If $A = \begin{bmatrix}1&&&&&\\&1&&&&\\&&1&&&\\&&&1&&\\&&&&1&\\&&&&&0\\\end{bmatrix}$ Then $A^2+A+I$ has rank 6.

Following example works only for complex matrices (I did not see your comment that we look fo real matrices first, sorry):

If $A = e^{2\pi i/3}\begin{bmatrix}1&&&&&\\&1&&&&\\&&1&&&\\&&&1&&\\&&&&1&\\&&&&&0\\\end{bmatrix}$ then the rank of $A^2+A+I$ is $1$.

And similarly you can create all examples in between.

Answer 3

An equivalent, but slightly different, viewpoint is as follows: as $A$ is real symmetric, all eigenvalues of $A$ are real.

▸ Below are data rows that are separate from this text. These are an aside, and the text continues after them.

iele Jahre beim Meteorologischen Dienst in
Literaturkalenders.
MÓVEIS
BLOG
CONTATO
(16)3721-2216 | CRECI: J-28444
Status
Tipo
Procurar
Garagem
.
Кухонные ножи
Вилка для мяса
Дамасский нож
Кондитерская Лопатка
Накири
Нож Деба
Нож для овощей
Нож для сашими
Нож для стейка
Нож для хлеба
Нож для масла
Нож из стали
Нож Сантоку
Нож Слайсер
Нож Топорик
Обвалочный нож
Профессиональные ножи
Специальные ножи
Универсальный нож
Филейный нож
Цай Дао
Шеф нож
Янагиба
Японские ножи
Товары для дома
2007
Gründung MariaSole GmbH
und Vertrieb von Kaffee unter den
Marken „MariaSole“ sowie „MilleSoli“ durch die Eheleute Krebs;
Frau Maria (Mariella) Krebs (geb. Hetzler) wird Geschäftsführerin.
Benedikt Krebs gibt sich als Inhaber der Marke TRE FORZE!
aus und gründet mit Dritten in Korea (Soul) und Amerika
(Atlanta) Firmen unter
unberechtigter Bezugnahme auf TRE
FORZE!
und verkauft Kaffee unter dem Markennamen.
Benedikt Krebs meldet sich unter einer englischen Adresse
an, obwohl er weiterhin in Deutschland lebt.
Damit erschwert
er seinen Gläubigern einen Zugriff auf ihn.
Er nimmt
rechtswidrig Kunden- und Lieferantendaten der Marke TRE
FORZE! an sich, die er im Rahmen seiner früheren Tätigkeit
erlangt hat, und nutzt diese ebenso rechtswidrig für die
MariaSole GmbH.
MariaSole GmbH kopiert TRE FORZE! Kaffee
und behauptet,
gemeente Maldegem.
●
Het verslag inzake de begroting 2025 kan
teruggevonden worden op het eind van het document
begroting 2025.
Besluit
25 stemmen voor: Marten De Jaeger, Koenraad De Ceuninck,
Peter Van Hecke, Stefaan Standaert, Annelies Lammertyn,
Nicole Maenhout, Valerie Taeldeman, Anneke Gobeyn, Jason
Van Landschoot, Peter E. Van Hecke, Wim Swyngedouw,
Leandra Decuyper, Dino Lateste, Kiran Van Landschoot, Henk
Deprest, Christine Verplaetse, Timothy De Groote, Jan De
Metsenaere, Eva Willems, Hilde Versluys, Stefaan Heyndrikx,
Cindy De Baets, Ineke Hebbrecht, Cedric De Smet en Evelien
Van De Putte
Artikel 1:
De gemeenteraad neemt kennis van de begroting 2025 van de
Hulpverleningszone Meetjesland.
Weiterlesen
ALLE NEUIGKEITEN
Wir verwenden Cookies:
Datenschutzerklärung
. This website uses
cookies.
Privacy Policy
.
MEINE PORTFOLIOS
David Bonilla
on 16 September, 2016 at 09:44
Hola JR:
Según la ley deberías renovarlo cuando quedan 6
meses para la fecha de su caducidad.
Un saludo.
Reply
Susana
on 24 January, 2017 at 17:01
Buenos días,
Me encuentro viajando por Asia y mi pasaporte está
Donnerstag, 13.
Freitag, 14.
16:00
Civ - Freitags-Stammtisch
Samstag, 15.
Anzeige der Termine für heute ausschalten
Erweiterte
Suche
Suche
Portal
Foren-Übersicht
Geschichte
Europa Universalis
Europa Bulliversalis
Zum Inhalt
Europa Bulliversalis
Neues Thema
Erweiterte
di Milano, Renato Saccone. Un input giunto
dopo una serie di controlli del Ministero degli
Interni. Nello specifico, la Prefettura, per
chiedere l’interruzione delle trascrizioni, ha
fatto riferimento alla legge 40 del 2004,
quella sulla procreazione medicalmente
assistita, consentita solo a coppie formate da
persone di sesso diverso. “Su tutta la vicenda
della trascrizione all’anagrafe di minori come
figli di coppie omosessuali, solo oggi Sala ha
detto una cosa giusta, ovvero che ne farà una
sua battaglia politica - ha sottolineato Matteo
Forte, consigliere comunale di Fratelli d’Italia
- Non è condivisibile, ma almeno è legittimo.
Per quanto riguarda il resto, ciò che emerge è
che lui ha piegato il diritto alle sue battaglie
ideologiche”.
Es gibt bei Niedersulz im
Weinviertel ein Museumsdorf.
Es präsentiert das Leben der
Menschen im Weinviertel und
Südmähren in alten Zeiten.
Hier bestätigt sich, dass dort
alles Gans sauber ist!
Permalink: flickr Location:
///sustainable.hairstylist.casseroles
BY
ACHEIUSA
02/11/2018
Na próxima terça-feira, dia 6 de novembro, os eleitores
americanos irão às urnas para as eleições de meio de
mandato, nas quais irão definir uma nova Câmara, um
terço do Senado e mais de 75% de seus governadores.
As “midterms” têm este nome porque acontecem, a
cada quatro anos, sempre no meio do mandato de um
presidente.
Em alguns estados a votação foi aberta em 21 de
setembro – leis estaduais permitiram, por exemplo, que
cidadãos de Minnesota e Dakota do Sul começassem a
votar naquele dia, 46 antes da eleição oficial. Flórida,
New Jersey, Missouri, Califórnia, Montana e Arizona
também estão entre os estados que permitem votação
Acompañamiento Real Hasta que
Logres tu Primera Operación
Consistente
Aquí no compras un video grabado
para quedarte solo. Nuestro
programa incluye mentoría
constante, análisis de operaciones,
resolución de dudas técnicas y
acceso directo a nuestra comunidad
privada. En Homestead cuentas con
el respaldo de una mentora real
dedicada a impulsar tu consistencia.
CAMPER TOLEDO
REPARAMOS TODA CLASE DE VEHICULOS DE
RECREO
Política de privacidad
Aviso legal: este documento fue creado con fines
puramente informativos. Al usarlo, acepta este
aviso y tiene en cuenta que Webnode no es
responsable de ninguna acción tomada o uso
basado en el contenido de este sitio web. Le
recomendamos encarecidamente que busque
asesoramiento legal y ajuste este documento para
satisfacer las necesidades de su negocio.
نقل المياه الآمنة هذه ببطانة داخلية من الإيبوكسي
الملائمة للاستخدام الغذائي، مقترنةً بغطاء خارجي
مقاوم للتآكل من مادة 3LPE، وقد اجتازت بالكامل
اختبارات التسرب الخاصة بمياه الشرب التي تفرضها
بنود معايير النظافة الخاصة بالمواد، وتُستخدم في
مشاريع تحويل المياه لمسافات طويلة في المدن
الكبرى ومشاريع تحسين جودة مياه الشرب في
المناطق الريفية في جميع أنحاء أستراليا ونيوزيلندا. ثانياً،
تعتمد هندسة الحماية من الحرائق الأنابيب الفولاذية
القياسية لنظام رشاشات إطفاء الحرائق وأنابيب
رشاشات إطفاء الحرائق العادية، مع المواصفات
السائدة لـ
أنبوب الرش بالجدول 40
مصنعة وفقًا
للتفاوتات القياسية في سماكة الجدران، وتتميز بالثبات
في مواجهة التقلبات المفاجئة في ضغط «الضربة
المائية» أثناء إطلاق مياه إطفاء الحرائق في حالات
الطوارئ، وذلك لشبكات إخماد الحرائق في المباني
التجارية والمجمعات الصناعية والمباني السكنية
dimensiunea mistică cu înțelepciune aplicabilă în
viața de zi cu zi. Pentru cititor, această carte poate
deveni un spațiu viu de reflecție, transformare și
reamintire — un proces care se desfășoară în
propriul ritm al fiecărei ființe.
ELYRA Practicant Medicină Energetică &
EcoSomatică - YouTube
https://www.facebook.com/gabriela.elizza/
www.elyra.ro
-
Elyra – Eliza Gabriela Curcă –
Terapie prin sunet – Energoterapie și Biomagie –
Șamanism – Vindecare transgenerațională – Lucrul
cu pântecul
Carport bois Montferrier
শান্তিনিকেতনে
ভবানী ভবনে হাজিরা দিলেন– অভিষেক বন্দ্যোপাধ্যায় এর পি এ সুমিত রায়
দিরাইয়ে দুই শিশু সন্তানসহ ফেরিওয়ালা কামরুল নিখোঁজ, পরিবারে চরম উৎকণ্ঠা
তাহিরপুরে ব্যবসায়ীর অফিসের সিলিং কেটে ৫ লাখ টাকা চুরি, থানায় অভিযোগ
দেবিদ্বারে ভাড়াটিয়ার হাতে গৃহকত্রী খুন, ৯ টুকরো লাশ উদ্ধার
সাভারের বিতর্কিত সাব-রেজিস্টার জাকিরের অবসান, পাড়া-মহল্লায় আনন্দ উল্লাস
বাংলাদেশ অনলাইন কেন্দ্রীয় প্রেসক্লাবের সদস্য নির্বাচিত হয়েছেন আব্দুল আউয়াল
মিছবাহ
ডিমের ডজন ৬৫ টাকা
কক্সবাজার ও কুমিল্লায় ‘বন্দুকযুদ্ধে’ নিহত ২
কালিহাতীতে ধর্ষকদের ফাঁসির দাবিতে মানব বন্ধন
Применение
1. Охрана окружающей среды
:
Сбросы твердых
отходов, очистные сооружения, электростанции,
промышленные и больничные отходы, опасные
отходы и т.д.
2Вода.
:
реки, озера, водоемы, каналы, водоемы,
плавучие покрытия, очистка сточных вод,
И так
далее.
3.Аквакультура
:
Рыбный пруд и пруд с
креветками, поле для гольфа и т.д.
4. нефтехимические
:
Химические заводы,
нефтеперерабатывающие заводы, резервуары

Hence if $A-cI$ is not invertible for some complex number $c$, then $c \in \mathbb{R}$. Now $A^{2}+A+I = (A-\omega I)(A-\omega^{2}I),$ where $\omega$ is a primitive cube root of unity ( so $\omega = e^{\frac{2 \pi i}{3}}$). Now both $(A - \omega I)$ and $(A-\omega^{2}I)$ are invertible matrices, so their product is invertible, and $A^{2}+A+I$ is invertible, so of rank $6$.